- Last Updated: 11:22 AM, July 9, 2012
- Posted: 10:26 PM, July 8, 2012
Rose Theater in the Time Warner Center, 60th Street and Broadway; 212-721-6500. Through July 14.
Near the beginning of “Macbeth,” a character observes, “Have we eaten on the insane root that takes the reason prisoner?”
It’s a line the creators of this production, which just opened at the Lincoln Center Festival, took literally.
Directed by John Tiffany (“Once”) and Andrew Goldberg, this high-concept “Macbeth” is a 100-minute journey inside the troubled mind of a mental patient (Alan Cumming), who runs through the tragedy by impersonating all of its characters.
As the show begins, our narrator enters his living quarters — tiled in a sickly green, the loft-like asylum looks like it hasn’t been renovated since the 1930s.

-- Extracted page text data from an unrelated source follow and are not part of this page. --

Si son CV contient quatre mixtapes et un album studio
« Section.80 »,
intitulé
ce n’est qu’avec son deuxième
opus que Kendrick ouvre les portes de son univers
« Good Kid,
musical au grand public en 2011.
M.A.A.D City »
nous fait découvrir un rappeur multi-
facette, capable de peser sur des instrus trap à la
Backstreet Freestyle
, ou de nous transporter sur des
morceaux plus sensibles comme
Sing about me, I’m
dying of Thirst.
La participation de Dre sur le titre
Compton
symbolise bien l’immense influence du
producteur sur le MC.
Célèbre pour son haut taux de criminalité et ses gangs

He changes into white loony-bin loungewear. An orderly (Ali Craig) and a doctor (Myra McFadyen) place his personal belongings in brown paper bags, then exit.
Our man is left alone with his thoughts, which involve reliving the “Scottish play” — Cumming performs in his native brogue, which is a nice touch.
One-man Shakespeares aren’t all that rare: There are several such takes on “Hamlet,” and the great British actor Stephen Dillane once did a quirky solo “Macbeth” in which the Lady occasionally broke into French.
Here the framing device has at least some internal logic, as our obsessive storyteller goes from character to character as if in a fugue state, while the hospital’s staff observe him from a viewing gallery.
This is an intense performance from the chameleon-like Cumming, whose résumé ranges from the Tony-winning decadent MC of “Cabaret” to his recurring gig as Eli Gold, the cunning spin doctor of “The Good Wife.”
The most compelling scenes involve Macbeth and his wife. Moving a bath towel from his waist to his chest, Cumming switches from one to another with casual brilliance. A seduction on a bed has a cold-blooded eroticism.
Tiffany and Goldberg are very effective with the witches, who are represented via three closed-circuit monitors, or simply through shadows. The oppressive white-noise sound design by Fergus O’Hare also suggests a nightmarish atmosphere.
Yet despite these qualities, the show’s ultimately a slog.
First, forget about making sense of what’s going on if you’re not familiar with the play. You’ll be left wondering who the doll is representing, or who’s Cumming meant to be when he’s doing a dignified old dude.
And once you’re past the framing device, there aren’t any insights of note on “Macbeth” itself.
It’s hard to shake the feeling that this boils down to a stunt that’s more fun for Cumming and the directors than it is for the audience.